▶ **Work required**
What is needed is every line, exactly as given, from the line containing "2 160 67.67" through the end of the data below.
[Data extract — start]
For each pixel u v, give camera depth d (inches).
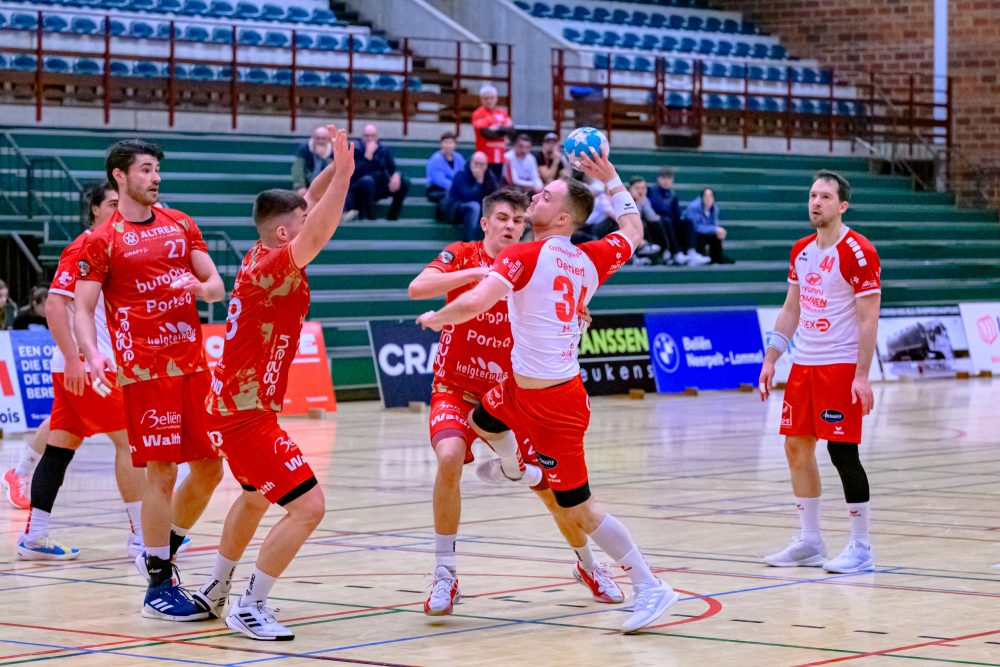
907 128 1504.7
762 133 1446.9
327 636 300.5
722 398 967.6
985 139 1460.4
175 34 1191.6
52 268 896.3
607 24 1480.1
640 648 287.6
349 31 1284.4
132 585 360.5
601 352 976.3
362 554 401.7
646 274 1099.9
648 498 512.1
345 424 794.2
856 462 378.6
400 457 640.4
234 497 520.1
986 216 1441.9
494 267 302.5
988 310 1173.1
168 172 1050.7
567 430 306.2
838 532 438.0
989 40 1456.7
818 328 382.3
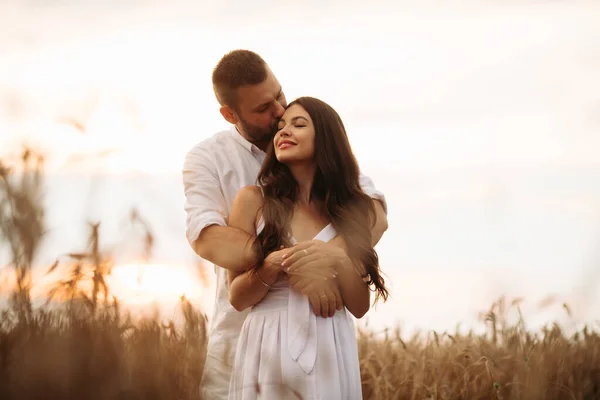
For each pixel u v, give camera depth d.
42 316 1.70
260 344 2.81
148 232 1.83
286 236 2.88
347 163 3.04
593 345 3.47
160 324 1.85
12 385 1.63
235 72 3.43
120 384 1.70
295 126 3.00
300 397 2.54
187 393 1.87
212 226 3.05
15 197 1.65
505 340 3.54
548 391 3.16
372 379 3.67
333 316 2.88
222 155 3.51
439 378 3.59
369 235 3.03
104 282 1.76
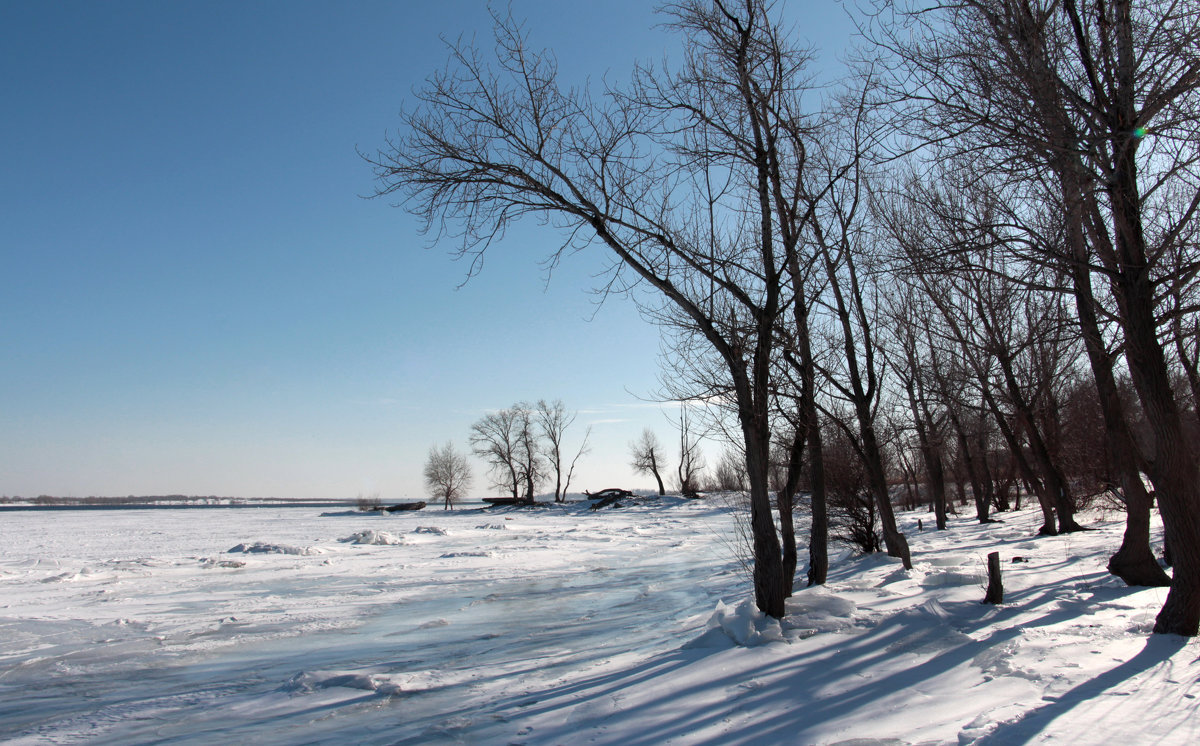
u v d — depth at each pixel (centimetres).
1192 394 1305
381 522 6912
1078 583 1109
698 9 1067
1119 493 2064
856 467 1934
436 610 1669
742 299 1007
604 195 987
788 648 850
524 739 668
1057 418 2227
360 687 938
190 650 1279
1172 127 702
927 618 920
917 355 2186
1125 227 758
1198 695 546
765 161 1045
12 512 11806
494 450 9056
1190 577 723
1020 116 776
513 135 968
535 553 3169
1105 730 499
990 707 593
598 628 1336
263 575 2436
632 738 632
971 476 2948
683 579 2073
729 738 604
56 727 840
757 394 1010
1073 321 970
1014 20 772
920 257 879
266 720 822
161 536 5047
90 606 1802
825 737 577
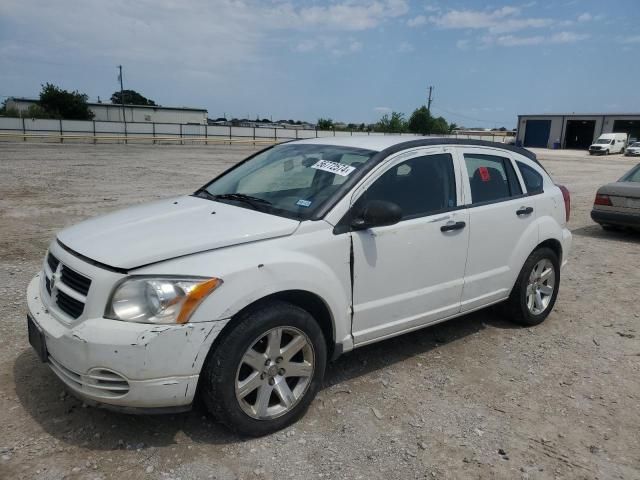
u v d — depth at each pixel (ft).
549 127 236.63
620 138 177.99
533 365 14.56
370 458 10.20
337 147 13.98
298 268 10.66
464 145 15.05
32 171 55.72
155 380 9.24
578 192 57.21
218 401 9.94
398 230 12.61
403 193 13.07
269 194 12.91
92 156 80.74
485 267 15.15
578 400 12.77
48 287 10.80
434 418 11.70
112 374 9.22
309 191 12.34
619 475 10.07
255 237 10.57
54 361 9.93
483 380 13.57
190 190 44.68
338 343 11.85
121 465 9.59
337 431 11.02
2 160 67.67
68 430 10.49
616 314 18.90
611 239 32.22
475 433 11.20
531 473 10.02
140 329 9.17
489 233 14.98
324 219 11.46
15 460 9.55
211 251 10.11
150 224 11.23
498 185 15.83
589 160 133.49
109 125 133.49
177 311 9.35
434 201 13.75
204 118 261.85
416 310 13.43
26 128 124.16
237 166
[Data extract — finish]
▶ **Written answer**
2 160 67.67
68 430 10.49
616 314 18.90
611 239 32.22
475 433 11.20
531 473 10.02
140 329 9.17
489 233 14.98
324 219 11.46
15 460 9.55
211 251 10.11
150 224 11.23
498 185 15.83
589 160 133.49
109 125 133.49
177 311 9.35
434 201 13.75
204 118 261.85
416 310 13.43
26 128 124.16
237 166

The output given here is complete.